Las averiguaciones previas para ubicar el lote preciso, el punto adecuado, la proximidad a algún camino, los integrantes del equipo de "cosechadores", la selección en el lugar (ni demasiado tiernos ni muy duros), la cantidad a cortar, todo constituye un ritual preciso.
Ahora están en la cocina,sobre la mesada, pelados y listos. Como siempre, falta poco para la cena.
Se apura desgranándolos con el cuchillo grande, tratando de evitar los cortes en sus dedos, algo que le sucede con cierta frecuencia y que ha dado origen a más de una broma de sus hijos. Sin embargo, hoy se salvó.
Se distrae con el noticiero de la tele, mientras busca la licuadora y los otros ingredientes. Al abrir la heladera, nota que debería reponer algunos faltantes, los estantes lucen despoblados.
Mientras procesa los granos, las cebollas, tomates y pimientos, piensa que sería pasible de fuertes sanciones por los creadores de la receta original. Quizá hubiese preferido usar mortero, cuchillo y paciencia, en lugar de licuadora y apuro.

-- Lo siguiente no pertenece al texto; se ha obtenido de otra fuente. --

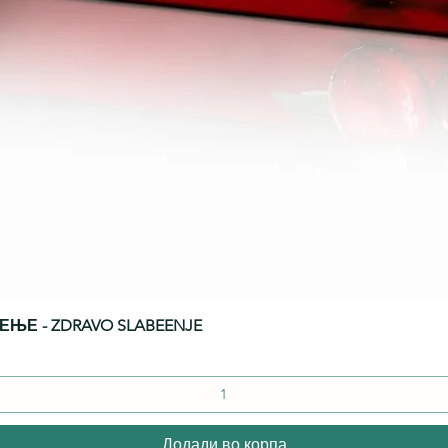
БЕЕЊЕ - ZDRAVO SLABEENJE
Quick View
Додади во корпа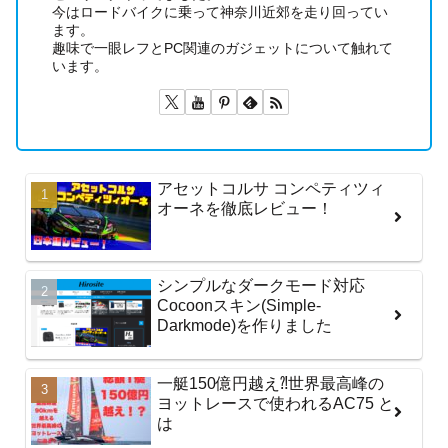
今はロードバイクに乗って神奈川近郊を走り回ってい
ます。
趣味で一眼レフとPC関連のガジェットについて触れて
います。
アセットコルサ コンペティツィ
オーネを徹底レビュー！
シンプルなダークモード対応
Cocoonスキン(Simple-
Darkmode)を作りました
一艇150億円越え⁈世界最高峰の
ヨットレースで使われるAC75 と
は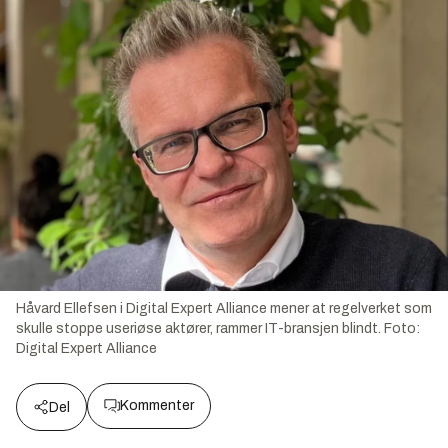
Håvard Ellefsen i Digital Expert Alliance mener at regelverket som
skulle stoppe useriøse aktører, rammer IT-bransjen blindt.
Foto:
Digital Expert Alliance
Kommenter
Del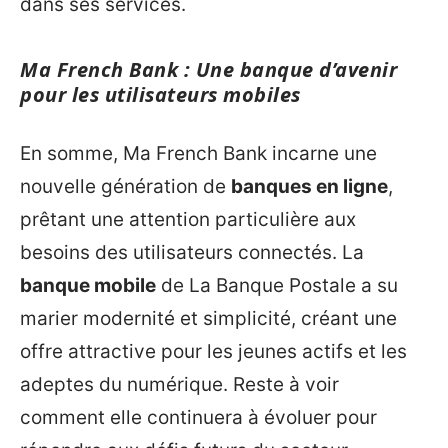
dans ses services.
Ma French Bank : Une banque d’avenir
pour les utilisateurs mobiles
En somme, Ma French Bank incarne une
nouvelle génération de
banques en ligne
,
prêtant une attention particulière aux
besoins des utilisateurs connectés. La
banque mobile
de La Banque Postale a su
marier modernité et simplicité, créant une
offre attractive pour les jeunes actifs et les
adeptes du numérique. Reste à voir
comment elle continuera à évoluer pour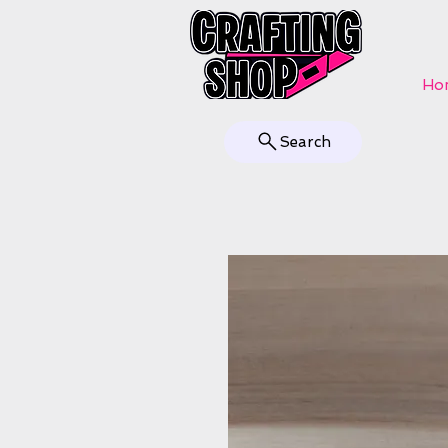
Ho
Search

Enciende la cocina, ubica la olla sobre su hornalla preferida, y empieza a revolver; ahora, la cuchara se mueve con facilidad.
Ve que los vidrios de la ventana están nuevamente sucios, y recuerda los comerciales en que aparece un superhéroe que limpia todo ante la mirada extasiada del ama de casa.
Se le plantea una gran duda: si pudiese elegir otra vida, quisiera volver a la ausencia de estrés o ir hasta un futuro poblado de robots capaces de limpiar los vidrios por ella?
Mientras empieza apercibir los primeros aromas, se da cuenta que la fatiga crónica no es su mayor problema; tampoco sería lo suyo mirar robots con arrobamiento.
Mientras el paladar lo disfruta, siente que algo de su infancia está en esa casa, en ese lugar, en este tiempo.